According to Shulte, Rubblize and Overlay is a building process that breaks in place concrete pavement to create a solid a base to spread over the asphalt road. Meanwhile, Recycled Concrete Aggretate, which occurs in areas where rubblization is not possible, remove the current pavement, crushes it onsite and reuses it as a base for the new asphalt roadway.
“Both of these techniques utilized materials already onsite and eliminated the need to haul, dispose of and replace this material, significantly reducing the number of trucks entering and exiting the work zone,” says Shulte. Overall, about 215,000 tons of concrete was recycled for the project.
In addition, contractors had to deal with maintaining live traffic and switching traffic during different phases of the project. The Traffic Control Superviser took on this responsibility and worked to make sure that traffic was safe for both workers and traffic.
Finishing Before Deadline
Schulte noted that scheduling was another significant issue, as the Tennessee Department of Transportation didn’t want to cause a major disruption to Nashville traffic and wanted to fix the corridor all at once, rather than working in phases. In order to achieve this, the Tennesse Department of Transportation sought special funding which they received through the IMPROVE Act.
Construction had their own part to follow through with as well. Crews worked on tight deadlines to make sure that they didn’t end up bumping into each other while working and materials had to be readily available where needed to allow for quick timing.
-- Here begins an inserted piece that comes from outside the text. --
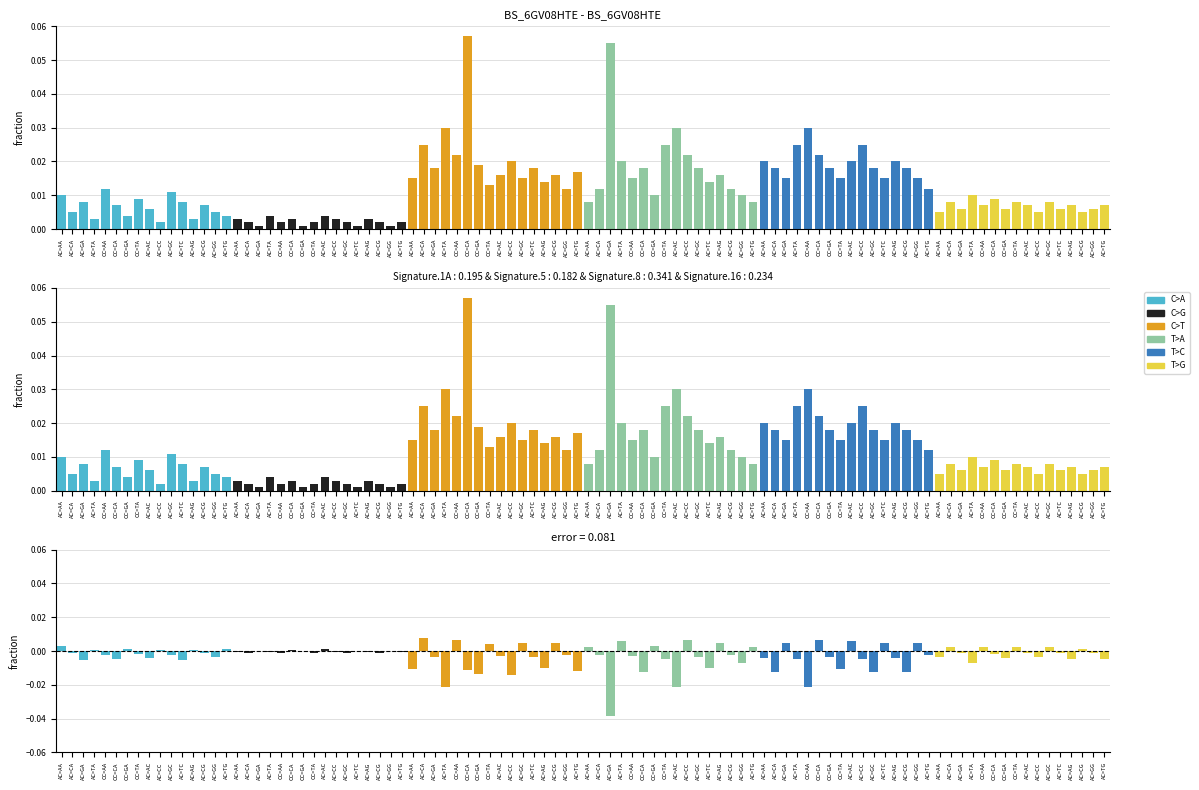

Is the value of C>G at AC>CA greater than the value of C>T at AC>CC?

No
In all, the project took 450 man hours of work and 300,000 tons of asphalt but it managed to squash any timing dilemmas. Even despite working on the project during COVID-19, the project still managed to be completed a moth ahead of time, in July 2020.
“In addition to the quality of the finished project, we are very happy with the way all agencies were able to work together to get this project completed a month early,” says Shulte.
The End Product
The I-440 now has a new asphalt road that has replaced old travel lanes and auxiliary lanes in each direction, providing resident the ease of traveling through a better road that can last for many more years.
Since the project also focused on improving safety of the road, new lighting, new color overhead message baords, new landscaping and ramp safety among a few street exits were a few of the notable safety details that were implemented as well.
“We know that since completion of the project, traffic has a much smoother and more comfortable ride through the corridor and anticipate the additional travel lanes and safety features will provide a reliable connector for Nashville for years to come,” says Shulte.